Caro ministro, ha davvero ragione. Ormai lo dicono e lo pensano tutti gli italiani che non vogliono più andare a teatro a vedere della brutta prosa / della commedia brillante ma non troppo / dei monologhi interiori di denuncia ma che fanno anche ridere con un po’ di amarezza / ecc.; e al cinema ci vanno - sempre e solo - a vedere gli ammazza ammazza targati Usa. Non ci vanno più perchè lo spettacolo nostrano è tutto lì: un’italietta che non ha più respiro di un corto che ogni volta rivela una promessa di niente. E quando qualche volta qualche amico si infatua per qualcosa, chiama dopo qualche giorno e dice: “ci ho ripensato, è la solita cazzata”.

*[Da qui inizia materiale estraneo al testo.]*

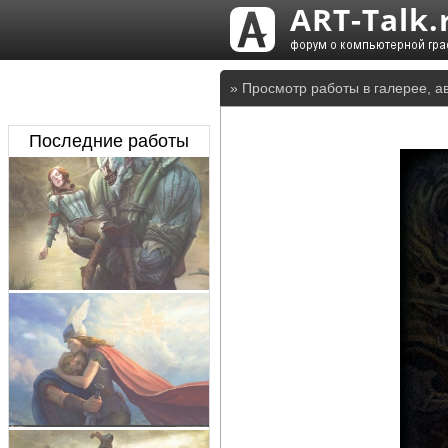
» Просмотр работы в галерее, а
Последние работы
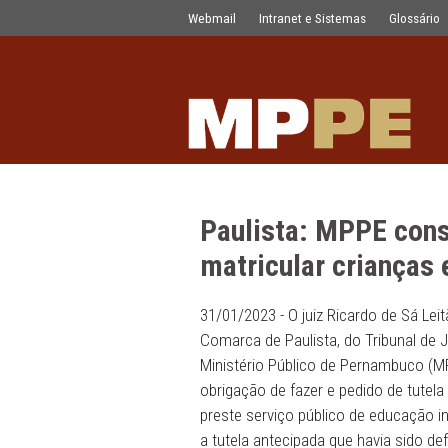
Paulista: MPPE consegue decisão jud
Pular para o Conteúdo principal
Webmail
Intranet e Sistemas
Paulista: MPPE
matricular cri
31/01/2023 - O juiz Ricardo
Comarca de Paulista, do Tr
Ministério Público de Pern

PS. Quest’anno, ad esempio, mi è andata così con Bisio e il suo “Si può fare” (che tanto fervore ha animato nei cuori di tanti promotori di cooperative sociali di sinistra, centro e destra): l’unico problema è che nei giorni trascorsi tra l’infatuazione e il ripensamento del mio amico - di cui forse mi fido troppo - il mio amico mi aveva convinto a vederlo…
ilvecchioconlacravatta
Tag: bondi, claudio bisio, Foglio, si può fare
18 Novembre 2009 alle 15:59
Il film di Bisio ha l’unica pecca di aver teminato tutto in tragedia. spettacolarizzazione alla “ATTIMO FUGGENTE”, in cui la vita, se rivela un lato buono, deve essere ridotto a sogno. Il resto è tutto vero: i matti non sono da rinchiudere; alcuni di loro - li conosco - sono artisti, attori, ma anche agricoltori, baby sitter (!). Nella zona di Palmanova ce ne sono tanti che fanno i mestieri più comuni, a Busto Arsizio qualcuno fa il controllo qualità senza perdere di vista nemmeno un pezzo difettato…
18 Novembre 2009 alle 16:44
Il film di Bisio ha 2 pregi: il primo è l’aver mostrato che ogni tentativo umano basato solo sulle buone intenzioni, finisce schiacciato da se stesso.
Il secondo pregio è l’averci mostrato un gesto coraggioso, un tentativo umano che denuncia tutti i limiti di cui siamo fatti ma che nasce dal desiderio di felicità, per sè e per gli altri.
C’è di meglio? Certamente, ma salvo il tentativo cinematografico di raccontare una storia fuori dal comune.
18 Novembre 2009 alle 22:34
Il film di Bisio è brutto e furbo, perché pur così brutto riesce a piacere con una strizzatina d’occhi di qua e una strizzatina ai maroni di là. Se proprio bisogna uscire dall’estetica del film per cercare di anestetizzarsi con questo copione da cineforum da parrocchia modenese, allora entriamo pure in merito. Per fare un tavolo, ci vuole il legno; per fare un uomo, non è sufficiente prendere un matto e fargli fare cose da uomini. Anche perché in tanti, con un lavoro degno e una trombata a sera, non lo diventano mai davvero. Uomini, intendo. Matti più probabilmente sì. Ma di questi altri matti (che Bisio interpreta invece da protagonista nel suo film) Bisio non sa dire nulla.